De Spike Lee a Kendrick Lamar, passando por Kareem Abdul-Jabbar, a influência do cinema asiático, principalmente o kung fu, na cultura negra americana é inegável. Mas qual a raiz dessa conexão tão profunda? A resposta, na real, vai além da tela.
O novo filme de Spike Lee, “Do Mais Alto ao Mais Baixo” (que estreia no Brasil em 5 de setembro), uma releitura do clássico de Akira Kurosawa, “Céu e Inferno”, é só a ponta do iceberg. A gente tá falando de uma influência cultural fortíssima, que começou a se consolidar décadas atrás.
Nos anos 70, o kung fu não só revolucionou o cinema de ação americano como se tornou um símbolo poderoso para a juventude negra das grandes cidades. Olha só: imagine os guetos americanos dos anos 60 e 70, palco de violência, abandono estatal e gangues. Grupos como o Partido das Panteras Negras surgiam como resposta à opressão. E em meio a esse caos, Hollywood pouco representava a realidade desses jovens.

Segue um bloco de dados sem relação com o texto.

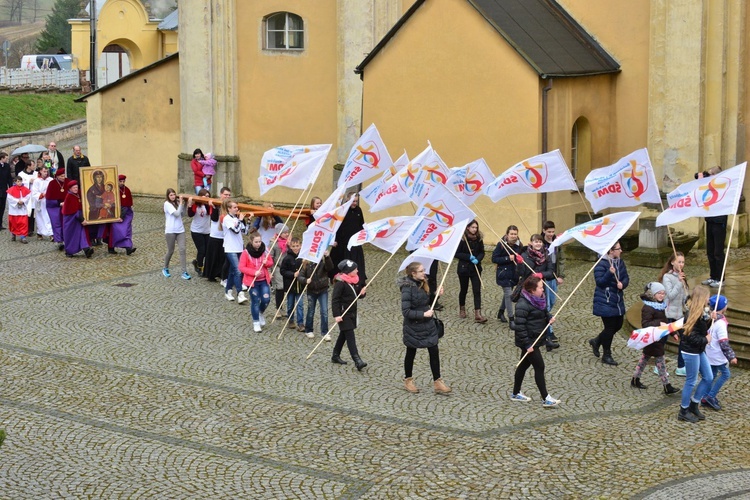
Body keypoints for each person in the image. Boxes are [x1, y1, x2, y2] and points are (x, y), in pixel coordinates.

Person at [398, 262, 451, 395]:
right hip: (414, 326)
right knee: (411, 351)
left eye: (423, 270)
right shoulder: (407, 288)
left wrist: (437, 294)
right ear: (413, 273)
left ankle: (437, 381)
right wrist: (423, 314)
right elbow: (406, 311)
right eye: (421, 271)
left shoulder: (423, 283)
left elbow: (427, 300)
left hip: (428, 325)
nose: (424, 273)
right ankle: (408, 380)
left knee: (434, 350)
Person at [510, 275, 560, 407]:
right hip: (529, 341)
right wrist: (527, 344)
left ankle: (515, 393)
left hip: (535, 338)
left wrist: (549, 317)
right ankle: (546, 398)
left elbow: (544, 312)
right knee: (539, 366)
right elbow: (519, 326)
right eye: (540, 287)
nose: (543, 290)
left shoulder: (539, 299)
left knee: (523, 365)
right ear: (532, 290)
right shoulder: (522, 304)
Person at [630, 282, 679, 395]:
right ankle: (667, 386)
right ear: (653, 294)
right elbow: (645, 324)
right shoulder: (648, 307)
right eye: (659, 293)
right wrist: (659, 323)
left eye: (663, 293)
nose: (662, 295)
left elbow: (665, 322)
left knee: (645, 359)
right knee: (660, 361)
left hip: (658, 338)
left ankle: (635, 379)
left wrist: (673, 332)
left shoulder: (660, 305)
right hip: (653, 339)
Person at [677, 285, 714, 423]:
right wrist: (706, 340)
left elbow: (702, 329)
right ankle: (683, 410)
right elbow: (689, 337)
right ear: (702, 298)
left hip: (698, 350)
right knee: (691, 381)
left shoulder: (703, 313)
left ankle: (694, 403)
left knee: (708, 377)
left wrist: (710, 319)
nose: (709, 299)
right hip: (690, 351)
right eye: (707, 297)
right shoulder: (692, 314)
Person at [588, 241, 629, 366]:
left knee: (618, 325)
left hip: (617, 300)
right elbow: (600, 282)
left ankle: (597, 341)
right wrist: (609, 273)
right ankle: (607, 354)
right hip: (605, 300)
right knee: (610, 327)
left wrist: (623, 284)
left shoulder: (620, 262)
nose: (620, 251)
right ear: (611, 251)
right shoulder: (601, 264)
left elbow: (626, 277)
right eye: (618, 249)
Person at [516, 234, 558, 351]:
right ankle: (532, 338)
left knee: (543, 311)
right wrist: (519, 263)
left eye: (540, 241)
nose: (538, 243)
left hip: (540, 288)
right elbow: (520, 273)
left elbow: (551, 272)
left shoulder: (546, 255)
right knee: (531, 314)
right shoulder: (525, 255)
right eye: (536, 241)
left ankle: (546, 337)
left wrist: (542, 274)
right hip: (529, 289)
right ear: (531, 243)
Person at [331, 259, 367, 371]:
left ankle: (335, 355)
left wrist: (361, 294)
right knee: (350, 336)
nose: (357, 270)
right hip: (343, 313)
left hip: (351, 313)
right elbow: (335, 300)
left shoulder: (354, 281)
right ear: (348, 271)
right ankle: (357, 360)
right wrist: (336, 315)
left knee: (343, 334)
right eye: (355, 269)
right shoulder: (340, 283)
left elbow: (355, 296)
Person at [701, 294, 737, 411]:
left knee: (712, 375)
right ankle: (710, 396)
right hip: (717, 354)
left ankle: (704, 396)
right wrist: (731, 357)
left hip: (711, 353)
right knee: (726, 374)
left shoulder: (713, 319)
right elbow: (724, 343)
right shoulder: (720, 324)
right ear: (723, 307)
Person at [660, 252, 689, 376]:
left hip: (679, 315)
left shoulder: (682, 277)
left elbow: (684, 298)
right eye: (679, 262)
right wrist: (678, 282)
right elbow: (670, 295)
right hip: (668, 314)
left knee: (685, 339)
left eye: (682, 262)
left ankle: (681, 366)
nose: (681, 264)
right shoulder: (667, 277)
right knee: (663, 340)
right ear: (672, 262)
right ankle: (659, 365)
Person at [697, 166, 726, 288]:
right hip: (710, 221)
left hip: (719, 222)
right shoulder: (710, 186)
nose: (709, 176)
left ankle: (720, 278)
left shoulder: (723, 187)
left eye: (711, 174)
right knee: (710, 251)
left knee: (718, 252)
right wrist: (704, 175)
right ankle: (713, 276)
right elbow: (696, 178)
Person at [238, 233, 274, 332]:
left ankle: (260, 312)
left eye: (259, 241)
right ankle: (256, 322)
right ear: (251, 242)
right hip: (252, 282)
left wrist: (267, 263)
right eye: (256, 242)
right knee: (255, 301)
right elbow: (241, 267)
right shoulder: (245, 253)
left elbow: (271, 263)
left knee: (266, 299)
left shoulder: (265, 250)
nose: (258, 244)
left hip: (263, 280)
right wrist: (254, 272)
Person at [454, 219, 487, 323]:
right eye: (473, 227)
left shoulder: (479, 239)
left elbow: (482, 252)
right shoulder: (462, 239)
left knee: (476, 290)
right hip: (464, 268)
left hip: (475, 268)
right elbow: (457, 253)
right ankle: (462, 308)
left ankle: (478, 313)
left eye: (476, 227)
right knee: (464, 289)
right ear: (468, 228)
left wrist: (478, 259)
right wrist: (469, 257)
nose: (474, 229)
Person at [330, 193, 367, 286]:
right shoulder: (342, 210)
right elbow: (335, 226)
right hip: (343, 242)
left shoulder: (359, 210)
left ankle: (358, 278)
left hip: (355, 242)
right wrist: (334, 240)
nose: (355, 203)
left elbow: (361, 224)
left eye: (356, 201)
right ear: (347, 200)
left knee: (356, 261)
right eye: (353, 201)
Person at [298, 250, 334, 340]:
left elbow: (330, 267)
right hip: (311, 291)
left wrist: (327, 257)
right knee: (311, 311)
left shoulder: (322, 263)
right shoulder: (306, 264)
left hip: (323, 290)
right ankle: (309, 330)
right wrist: (305, 280)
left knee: (324, 311)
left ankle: (325, 332)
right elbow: (300, 276)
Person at [492, 225, 523, 323]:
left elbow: (521, 258)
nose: (513, 236)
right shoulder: (501, 245)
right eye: (511, 234)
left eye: (515, 234)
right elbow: (494, 258)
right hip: (503, 273)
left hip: (514, 274)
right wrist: (507, 258)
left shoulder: (519, 245)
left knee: (507, 295)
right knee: (509, 295)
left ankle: (500, 312)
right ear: (507, 234)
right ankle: (511, 319)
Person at [222, 199, 251, 303]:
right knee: (238, 270)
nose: (236, 209)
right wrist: (239, 220)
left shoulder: (236, 219)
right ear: (229, 209)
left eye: (237, 207)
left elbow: (245, 231)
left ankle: (228, 291)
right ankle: (240, 294)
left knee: (232, 271)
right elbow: (235, 230)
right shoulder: (227, 219)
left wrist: (247, 221)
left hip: (239, 248)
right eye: (234, 207)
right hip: (230, 248)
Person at [542, 221, 564, 345]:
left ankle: (545, 326)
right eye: (549, 232)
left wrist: (561, 275)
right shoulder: (541, 242)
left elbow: (561, 259)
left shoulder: (557, 242)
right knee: (547, 305)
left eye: (552, 232)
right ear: (544, 231)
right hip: (545, 278)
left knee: (552, 302)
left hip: (554, 277)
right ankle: (548, 331)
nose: (551, 234)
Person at [203, 186, 232, 282]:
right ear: (221, 194)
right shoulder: (216, 203)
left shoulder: (230, 206)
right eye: (225, 195)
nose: (227, 196)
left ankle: (222, 274)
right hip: (215, 235)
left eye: (229, 195)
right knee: (214, 257)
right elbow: (214, 218)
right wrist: (213, 207)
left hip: (225, 236)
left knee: (223, 258)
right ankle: (211, 274)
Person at [163, 188, 190, 280]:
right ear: (168, 196)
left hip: (180, 230)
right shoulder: (167, 204)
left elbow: (182, 214)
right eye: (171, 195)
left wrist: (185, 204)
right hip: (170, 231)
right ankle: (165, 267)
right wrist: (181, 203)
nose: (173, 196)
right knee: (171, 250)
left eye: (174, 194)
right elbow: (177, 214)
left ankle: (184, 271)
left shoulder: (177, 203)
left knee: (182, 250)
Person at [61, 181, 93, 258]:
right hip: (71, 220)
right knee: (72, 236)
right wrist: (82, 220)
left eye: (76, 187)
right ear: (70, 188)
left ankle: (86, 250)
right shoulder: (70, 196)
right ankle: (69, 251)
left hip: (78, 219)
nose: (76, 189)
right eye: (74, 188)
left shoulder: (76, 195)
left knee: (82, 234)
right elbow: (74, 211)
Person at [281, 237, 305, 332]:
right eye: (293, 246)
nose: (295, 248)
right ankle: (291, 320)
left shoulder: (302, 258)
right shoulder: (287, 258)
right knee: (290, 304)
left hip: (300, 285)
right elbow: (282, 271)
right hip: (290, 285)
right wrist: (292, 274)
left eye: (297, 246)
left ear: (300, 246)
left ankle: (300, 323)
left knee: (300, 305)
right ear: (290, 246)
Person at [108, 174, 136, 255]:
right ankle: (111, 247)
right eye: (120, 181)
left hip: (126, 214)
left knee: (126, 231)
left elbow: (128, 204)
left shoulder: (126, 190)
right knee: (115, 231)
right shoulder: (113, 190)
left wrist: (123, 215)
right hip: (116, 214)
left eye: (123, 181)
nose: (122, 183)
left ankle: (128, 248)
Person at [188, 188, 211, 274]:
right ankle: (200, 267)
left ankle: (197, 262)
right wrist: (190, 205)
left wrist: (209, 204)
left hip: (207, 231)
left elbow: (210, 213)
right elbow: (190, 214)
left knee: (206, 251)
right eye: (205, 197)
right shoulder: (196, 206)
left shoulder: (208, 206)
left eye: (208, 196)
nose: (206, 198)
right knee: (202, 250)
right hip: (196, 231)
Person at [270, 223, 290, 318]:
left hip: (286, 268)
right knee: (280, 288)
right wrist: (270, 271)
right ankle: (278, 309)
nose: (287, 234)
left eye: (287, 232)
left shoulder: (288, 242)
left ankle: (282, 308)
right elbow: (270, 257)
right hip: (277, 268)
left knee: (286, 288)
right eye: (284, 233)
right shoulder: (273, 243)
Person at [45, 167, 66, 248]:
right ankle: (59, 240)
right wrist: (58, 203)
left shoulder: (67, 182)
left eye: (64, 176)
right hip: (55, 207)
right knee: (56, 223)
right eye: (61, 176)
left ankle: (66, 239)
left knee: (65, 223)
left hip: (66, 206)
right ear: (57, 176)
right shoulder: (52, 183)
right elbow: (49, 197)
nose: (63, 178)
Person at [30, 166, 53, 240]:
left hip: (48, 201)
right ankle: (39, 232)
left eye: (47, 171)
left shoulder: (50, 180)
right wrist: (41, 195)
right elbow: (34, 192)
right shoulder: (37, 181)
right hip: (40, 201)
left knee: (48, 217)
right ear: (40, 171)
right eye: (44, 171)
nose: (46, 173)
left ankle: (51, 233)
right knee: (40, 218)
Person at [6, 176, 31, 243]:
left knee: (23, 223)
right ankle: (13, 234)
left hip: (22, 209)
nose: (19, 183)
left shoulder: (25, 189)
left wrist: (23, 201)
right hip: (14, 210)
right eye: (17, 181)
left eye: (20, 181)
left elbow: (28, 196)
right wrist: (17, 201)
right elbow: (10, 198)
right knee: (14, 223)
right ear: (15, 182)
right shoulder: (11, 189)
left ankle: (23, 236)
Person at [0, 152, 13, 231]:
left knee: (2, 207)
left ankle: (0, 224)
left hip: (4, 189)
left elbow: (9, 177)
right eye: (6, 158)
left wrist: (11, 187)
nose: (7, 159)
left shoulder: (7, 166)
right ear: (1, 158)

Aí, entra o kung fu. Filmes como “Cinco Dedos de Violência” e “O Martelo de Deus”, lançados no início dos anos 70, abriram as portas para uma enxurrada de produções de artes marciais, incluindo os clássicos de Bruce Lee, como “O Dragão Chinês” e “A Fúria do Dragão”. Esses filmes, exibidos em cinemas da 42ª Avenida em Nova York, eram acessíveis financeiramente, um refúgio para uma comunidade que raramente via seus heróis refletidos nas telas. Os protagonistas asiáticos, apesar da diferença cultural, representavam a luta contra a opressão, algo que ressoava profundamente na realidade dos guetos.
A fusão entre o cinema blaxploitation e o kung fu aconteceu em “Operação Dragão” (1973), com Bruce Lee e Jim Kelly, um dos primeiros astros negros do gênero. Lee, figura central nessa ponte cultural, inclusive contracenou com Kareem Abdul-Jabbar em “Jogo da Morte”. Essa mistura validou a presença de heróis negros em narrativas que espelhavam as lutas da comunidade contra a discriminação. Filmes como “Cleópatra Jones” e “O Dragão Negro” seguiram essa linha, criando uma estética de poder e resistência que influenciou outras formas de expressão artística.
O Wu-Tang Clan é um exemplo gritante dessa influência. Criados em meio a essa cultura, eles incorporaram a filosofia do kung fu na alma do grupo. O filme “Shaolin vs. Wu Tang” inspirou o nome da banda e suas técnicas marciais se transformaram em rimas e batidas. Até o breakdance, com seus movimentos inspirados nas artes marciais, como relatado pelos coreógrafos Rich e Tone Talauega na série “The Get Down” da Netflix, reflete essa conexão.
Essa mistura de culturas persistiu nos anos 80 e 90, aparecendo em filmes como “Blade” (com Wesley Snipes), “A Hora do Rush”, “Ghost Dog: O Caminho do Samurai” e até na animação “Avatar: A Lenda de Aang”, com a consultoria do mestre de kung fu negro, Sifu Kisu. No rap contemporâneo, Kendrick Lamar, com sua persona “Kung Fu Kenny” inspirada em Don Cheadle em “A Hora do Rush 2”, no álbum “DAMN.” (2017), é prova disso. Don Cheadle, aliás, aparece no clipe de “DNA”.
Spike Lee, por sua vez, sempre demonstrou admiração pelo cinema japonês. “Ela Quer Tudo” (1986), inspirado em “Rashomon” (1950), de Kurosawa, é um exemplo. Agora, com “Do Mais Alto ao Mais Baixo”, ele revisita “Céu e Inferno” (1963), num filme que conta com Denzel Washington e A$AP Rocky, entre outros, para denunciar as desigualdades sociais.
Em resumo, o kung fu não foi apenas entretenimento. Para muitos jovens negros, ele representou uma forma de identificação, resistência e inspiração para contar suas próprias histórias, quebrando barreiras linguísticas e superando a opressão. Essa influência, que marcou gerações, continua viva e pulsante na cultura americana até hoje.